== Work to be completed ==
From the entries, return every line where the string "Left" shows up.

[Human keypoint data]
= = =

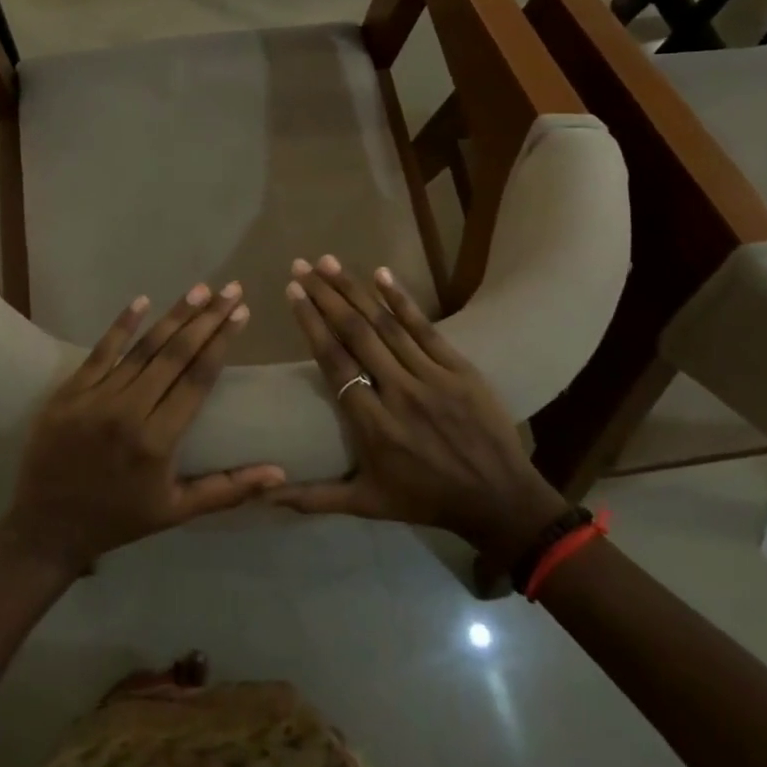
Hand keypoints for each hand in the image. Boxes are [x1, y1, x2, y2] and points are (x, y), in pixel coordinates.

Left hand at [0, 282, 284, 574]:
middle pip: (176, 355)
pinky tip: (142, 300)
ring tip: (200, 289)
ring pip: (143, 349)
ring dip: (174, 316)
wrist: (47, 528)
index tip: (241, 312)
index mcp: (158, 442)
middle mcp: (129, 413)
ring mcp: (96, 398)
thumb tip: (280, 474)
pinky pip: (100, 352)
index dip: (222, 342)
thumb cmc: (119, 519)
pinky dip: (122, 325)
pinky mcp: (70, 392)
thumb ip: (229, 489)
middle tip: (231, 290)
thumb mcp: (177, 512)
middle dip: (207, 319)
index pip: (198, 379)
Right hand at [270, 256, 567, 562]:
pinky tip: (381, 274)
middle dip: (325, 295)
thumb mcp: (368, 504)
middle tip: (301, 265)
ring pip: (386, 325)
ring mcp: (433, 378)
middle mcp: (400, 394)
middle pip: (356, 334)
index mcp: (374, 425)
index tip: (292, 293)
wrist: (501, 501)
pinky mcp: (460, 370)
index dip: (311, 324)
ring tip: (329, 262)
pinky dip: (402, 300)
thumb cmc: (427, 499)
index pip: (334, 363)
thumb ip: (315, 498)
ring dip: (355, 290)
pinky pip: (426, 329)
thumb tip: (265, 494)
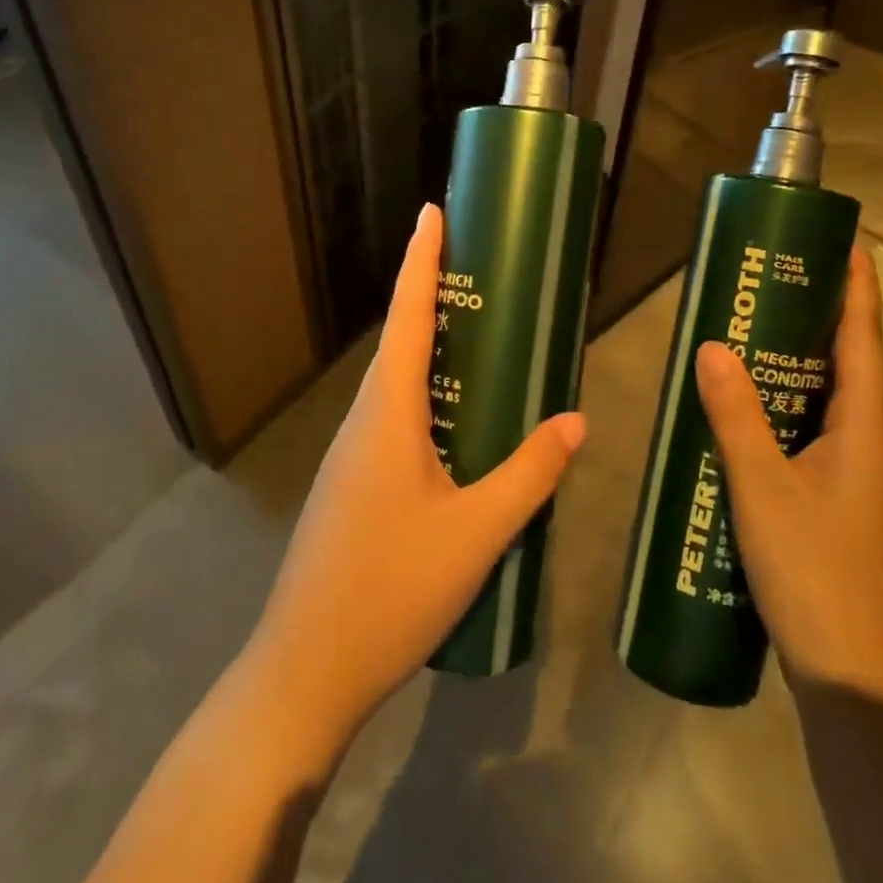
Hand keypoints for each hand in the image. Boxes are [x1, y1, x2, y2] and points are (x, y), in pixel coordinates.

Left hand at [245, 203, 584, 751]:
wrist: (306, 670)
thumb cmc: (391, 590)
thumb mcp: (476, 533)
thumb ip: (529, 474)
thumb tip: (576, 421)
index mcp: (388, 413)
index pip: (409, 316)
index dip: (420, 260)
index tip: (431, 212)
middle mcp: (364, 421)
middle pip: (400, 342)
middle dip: (432, 296)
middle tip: (480, 273)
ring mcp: (352, 456)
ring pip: (395, 384)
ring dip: (430, 350)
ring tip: (479, 339)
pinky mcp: (352, 486)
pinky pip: (393, 420)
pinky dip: (426, 398)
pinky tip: (457, 426)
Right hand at [694, 246, 882, 722]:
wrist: (856, 680)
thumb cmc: (816, 574)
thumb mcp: (764, 489)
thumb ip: (736, 417)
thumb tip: (711, 347)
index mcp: (864, 431)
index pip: (863, 341)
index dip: (857, 289)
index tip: (846, 241)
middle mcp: (867, 446)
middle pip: (846, 365)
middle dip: (818, 318)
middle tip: (771, 281)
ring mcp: (854, 480)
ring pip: (825, 404)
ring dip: (796, 366)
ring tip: (749, 335)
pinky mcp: (834, 506)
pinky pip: (808, 438)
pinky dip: (781, 412)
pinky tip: (742, 418)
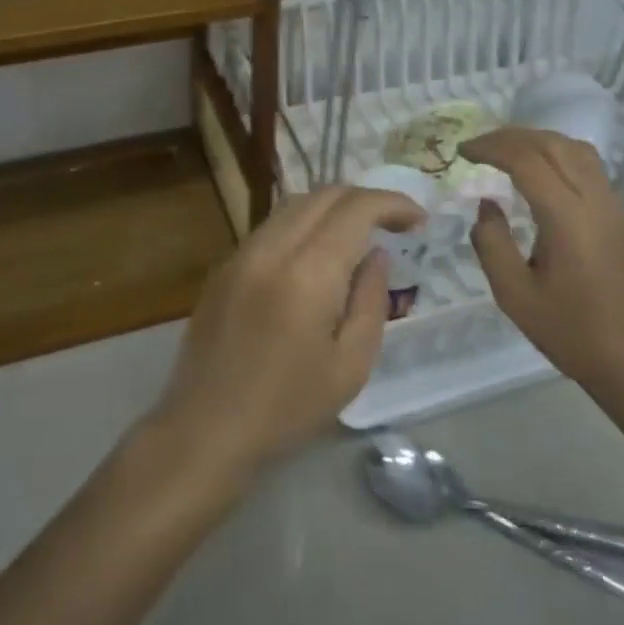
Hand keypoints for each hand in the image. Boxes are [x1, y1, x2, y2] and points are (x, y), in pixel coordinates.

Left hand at [145, 186, 424, 488]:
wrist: (204, 429)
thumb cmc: (287, 408)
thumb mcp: (350, 365)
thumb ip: (370, 300)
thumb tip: (376, 254)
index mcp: (308, 271)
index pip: (356, 208)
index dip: (393, 203)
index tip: (419, 220)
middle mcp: (272, 247)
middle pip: (325, 195)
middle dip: (366, 199)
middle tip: (395, 224)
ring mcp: (242, 252)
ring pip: (295, 204)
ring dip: (333, 207)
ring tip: (360, 233)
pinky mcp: (225, 265)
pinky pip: (272, 226)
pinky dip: (304, 224)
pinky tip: (317, 254)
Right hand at [461, 128, 623, 401]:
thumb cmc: (572, 333)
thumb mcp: (514, 295)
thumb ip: (492, 243)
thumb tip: (487, 205)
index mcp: (567, 218)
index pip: (526, 159)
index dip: (491, 148)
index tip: (463, 153)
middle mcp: (596, 201)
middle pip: (553, 144)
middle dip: (512, 137)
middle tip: (480, 147)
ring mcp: (617, 207)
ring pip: (577, 150)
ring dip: (539, 142)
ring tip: (509, 154)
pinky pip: (591, 169)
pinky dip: (559, 158)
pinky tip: (542, 179)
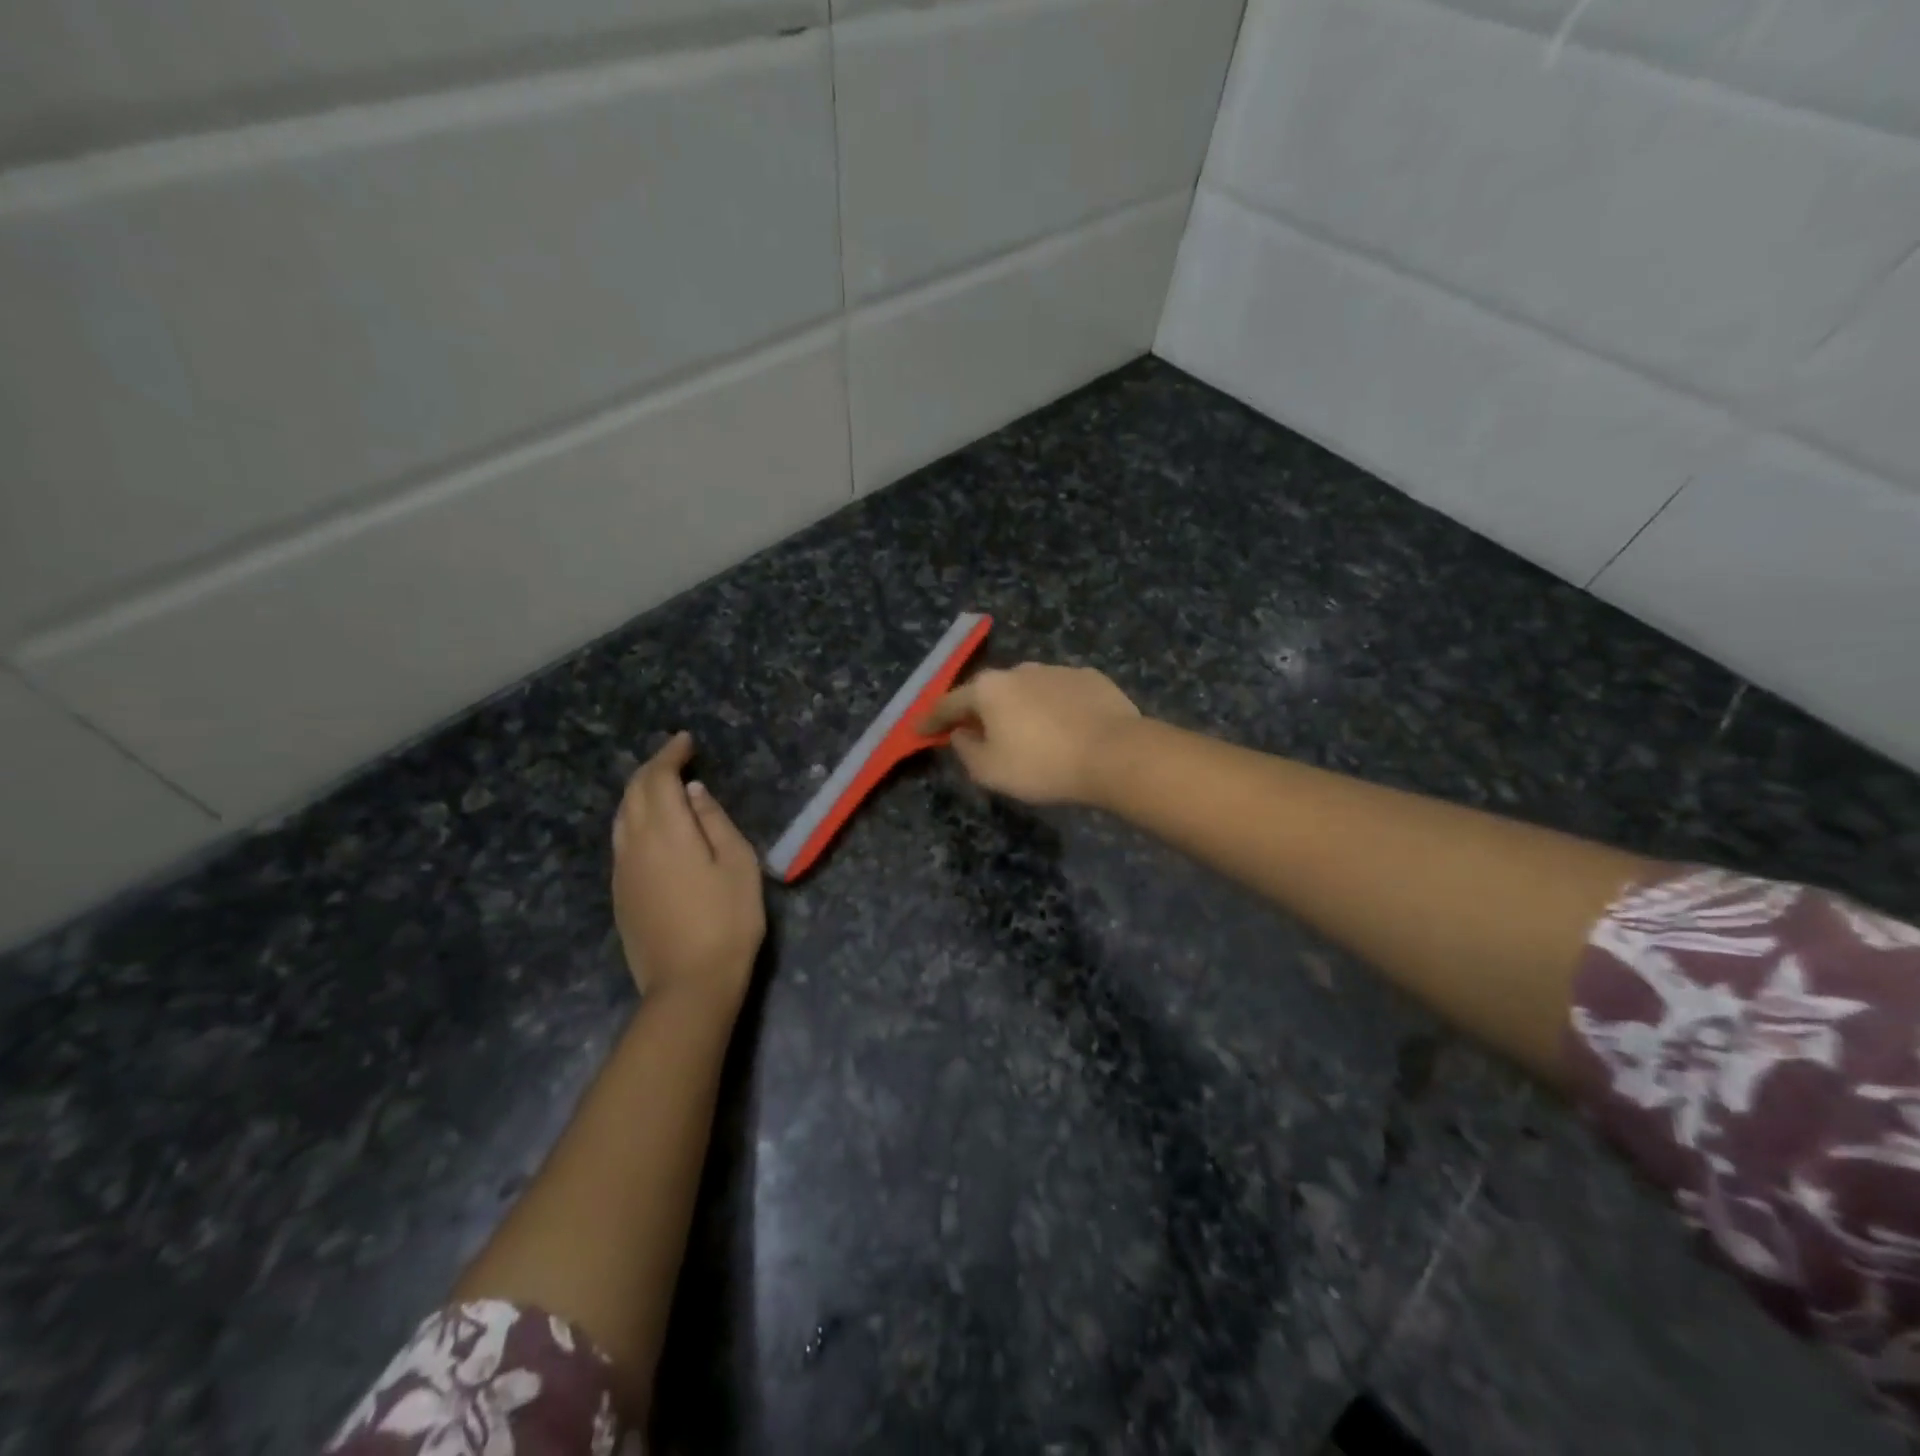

= = =

== Answer area ==
Left hand at [0, 282, 284, 574]:
Left hand at [245, 203, 584, 751]:
Left hand at [145, 186, 424, 488]:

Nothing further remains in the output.